LILLE (Reuters) - Le tribunal administratif de Lille a débouté vendredi la préfecture du Pas-de-Calais, qui demandait l’autorisation de fermer 72 lieux de commerce et de restauration pour migrants dans la "jungle" de Calais.
Le juge a estimé que les préoccupations exprimées par le préfet étaient "tout à fait compréhensibles" mais que "les conditions d'urgence et d'utilité requises ne sont pas remplies pour faire droit à sa demande".
Les commerces et lieux de restauration "constituent des lieux de rencontre apaisés" et "ont une autre utilité que purement alimentaire", ajoute-t-il dans un communiqué.
"Nous avons été entendus mais la préfecture a déjà prononcé la fermeture de plusieurs commerces qui sont fermés, nous allons maintenant demander que les coiffeurs et épiceries puissent fonctionner à nouveau rapidement", s'est réjoui François Guennoc, vice-président de l’association "l’Auberge des migrants".
"Nous demandons un dialogue avec la préfecture pour obtenir de meilleures conditions sanitaires et de sécurité", a-t-il ajouté.
Après la décision du tribunal, la préfecture a déclaré dans un communiqué que "les opérations de contrôle administratif et judiciaire des lieux de vente à la sauvette (...) (avaient) vocation à se poursuivre".

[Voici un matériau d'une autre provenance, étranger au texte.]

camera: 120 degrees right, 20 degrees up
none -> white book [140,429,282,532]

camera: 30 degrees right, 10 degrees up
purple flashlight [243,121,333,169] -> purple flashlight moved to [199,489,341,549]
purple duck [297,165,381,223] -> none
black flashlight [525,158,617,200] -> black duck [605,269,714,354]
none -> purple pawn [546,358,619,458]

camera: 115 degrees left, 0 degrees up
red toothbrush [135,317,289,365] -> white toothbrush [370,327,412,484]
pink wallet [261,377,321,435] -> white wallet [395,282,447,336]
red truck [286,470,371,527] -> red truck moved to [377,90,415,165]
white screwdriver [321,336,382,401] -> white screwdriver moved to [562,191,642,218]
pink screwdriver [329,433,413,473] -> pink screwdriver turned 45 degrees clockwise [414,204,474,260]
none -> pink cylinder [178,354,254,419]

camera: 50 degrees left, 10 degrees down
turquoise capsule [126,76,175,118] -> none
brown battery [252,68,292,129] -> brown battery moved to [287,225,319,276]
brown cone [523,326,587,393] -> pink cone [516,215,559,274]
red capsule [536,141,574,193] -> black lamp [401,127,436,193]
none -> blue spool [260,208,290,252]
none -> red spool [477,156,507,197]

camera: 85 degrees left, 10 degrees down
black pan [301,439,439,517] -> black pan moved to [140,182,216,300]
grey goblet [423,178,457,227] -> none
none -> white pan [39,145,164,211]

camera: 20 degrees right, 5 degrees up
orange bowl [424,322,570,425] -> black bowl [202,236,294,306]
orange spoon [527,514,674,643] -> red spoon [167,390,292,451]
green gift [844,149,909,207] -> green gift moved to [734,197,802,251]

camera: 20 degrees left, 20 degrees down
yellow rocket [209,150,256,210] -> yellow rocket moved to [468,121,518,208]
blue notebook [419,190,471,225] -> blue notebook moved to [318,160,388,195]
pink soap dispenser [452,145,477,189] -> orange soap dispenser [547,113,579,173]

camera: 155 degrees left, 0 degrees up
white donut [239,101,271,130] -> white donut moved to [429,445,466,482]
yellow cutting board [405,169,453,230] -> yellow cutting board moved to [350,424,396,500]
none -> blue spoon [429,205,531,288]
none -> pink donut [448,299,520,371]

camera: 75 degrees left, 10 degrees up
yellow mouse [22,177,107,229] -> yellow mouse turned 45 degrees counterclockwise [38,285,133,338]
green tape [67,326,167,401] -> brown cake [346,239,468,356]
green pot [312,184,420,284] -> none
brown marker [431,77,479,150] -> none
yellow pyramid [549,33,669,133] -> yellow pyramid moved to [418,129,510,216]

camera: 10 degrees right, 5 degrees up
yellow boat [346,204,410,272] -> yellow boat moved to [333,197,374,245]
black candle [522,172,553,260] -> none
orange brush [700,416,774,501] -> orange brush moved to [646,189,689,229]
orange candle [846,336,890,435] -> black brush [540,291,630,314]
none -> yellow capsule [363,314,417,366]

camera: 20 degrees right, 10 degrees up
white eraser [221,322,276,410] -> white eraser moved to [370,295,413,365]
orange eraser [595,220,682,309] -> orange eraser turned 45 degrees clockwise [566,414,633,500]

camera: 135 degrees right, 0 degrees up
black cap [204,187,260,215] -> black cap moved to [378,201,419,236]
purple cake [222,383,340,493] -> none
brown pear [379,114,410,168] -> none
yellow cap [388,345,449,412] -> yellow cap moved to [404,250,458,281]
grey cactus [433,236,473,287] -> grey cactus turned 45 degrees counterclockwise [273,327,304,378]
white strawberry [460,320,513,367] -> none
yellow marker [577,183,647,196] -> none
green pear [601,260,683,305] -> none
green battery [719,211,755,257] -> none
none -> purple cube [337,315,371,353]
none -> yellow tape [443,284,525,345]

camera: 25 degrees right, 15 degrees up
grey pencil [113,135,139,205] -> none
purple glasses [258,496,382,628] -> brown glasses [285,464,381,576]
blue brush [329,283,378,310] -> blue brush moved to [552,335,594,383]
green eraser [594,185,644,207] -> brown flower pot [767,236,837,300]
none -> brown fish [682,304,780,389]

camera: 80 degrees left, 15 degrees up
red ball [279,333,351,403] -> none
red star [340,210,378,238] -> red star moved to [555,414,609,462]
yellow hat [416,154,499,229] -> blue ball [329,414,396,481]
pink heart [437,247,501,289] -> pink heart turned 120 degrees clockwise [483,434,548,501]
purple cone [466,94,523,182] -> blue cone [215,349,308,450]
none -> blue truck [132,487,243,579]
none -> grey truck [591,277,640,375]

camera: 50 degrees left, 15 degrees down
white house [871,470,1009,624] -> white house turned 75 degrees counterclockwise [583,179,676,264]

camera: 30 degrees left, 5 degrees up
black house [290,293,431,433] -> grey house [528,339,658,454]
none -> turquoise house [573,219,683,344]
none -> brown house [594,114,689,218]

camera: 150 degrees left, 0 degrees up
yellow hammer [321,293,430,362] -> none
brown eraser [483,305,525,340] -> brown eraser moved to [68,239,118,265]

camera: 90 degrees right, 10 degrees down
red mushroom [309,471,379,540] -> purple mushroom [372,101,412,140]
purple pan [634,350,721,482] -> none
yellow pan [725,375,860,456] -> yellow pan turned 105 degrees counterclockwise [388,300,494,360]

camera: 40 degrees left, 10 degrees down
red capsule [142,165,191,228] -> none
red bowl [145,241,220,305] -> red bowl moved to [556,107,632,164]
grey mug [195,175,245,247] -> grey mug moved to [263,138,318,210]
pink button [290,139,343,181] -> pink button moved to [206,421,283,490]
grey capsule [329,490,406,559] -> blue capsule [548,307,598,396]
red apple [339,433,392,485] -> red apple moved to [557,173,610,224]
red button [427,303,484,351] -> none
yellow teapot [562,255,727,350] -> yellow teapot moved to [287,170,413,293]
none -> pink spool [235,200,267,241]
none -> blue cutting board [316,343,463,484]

Elle a ajouté qu'elle continuerait de lutter contre les phénomènes illégaux, "ces commerces ne respectant aucune des règles sanitaires en vigueur, présentant des risques importants en matière de sécurité incendie et générant des troubles à l’ordre public en entretenant une économie souterraine".
Le sous-préfet, Vincent Berton, a précisé que la préfecture allait se pourvoir en cassation devant le Conseil d'Etat.
Depuis début juillet, la préfecture a mené des opérations de contrôles sur les commerces dans la "jungle" dans le but de les limiter puis a demandé à la justice l’autorisation de les détruire.
Elle avait estimé à l'audience que ces lieux de commerce étaient des troubles à l'ordre public.
Le collectif d’associations humanitaires présentes sur le site avait expliqué qu'à l'inverse l'existence de ces lieux de restauration diminuait les interminables files d'attente au moment des distributions de repas, qui créaient des moments de tensions entre les différentes communautés de migrants.
"L’Auberge des migrants" a affirmé vendredi avoir recensé 9.106 personnes dans le camp, dont 1.500 au Centre d'accueil provisoire et 250 au centre Jules Ferry.
D’après l’association, il y aurait 865 mineurs dans la "jungle", en grande majorité non accompagnés d’adultes. "On se doutait que le nombre avait nettement augmenté mais là c’est plus de 2.000 en un mois", a dit François Guennoc.
Les autorités, qui affirmaient jusqu'à présent que les migrants étaient 4.500, vont procéder à un nouveau comptage, a dit la préfecture.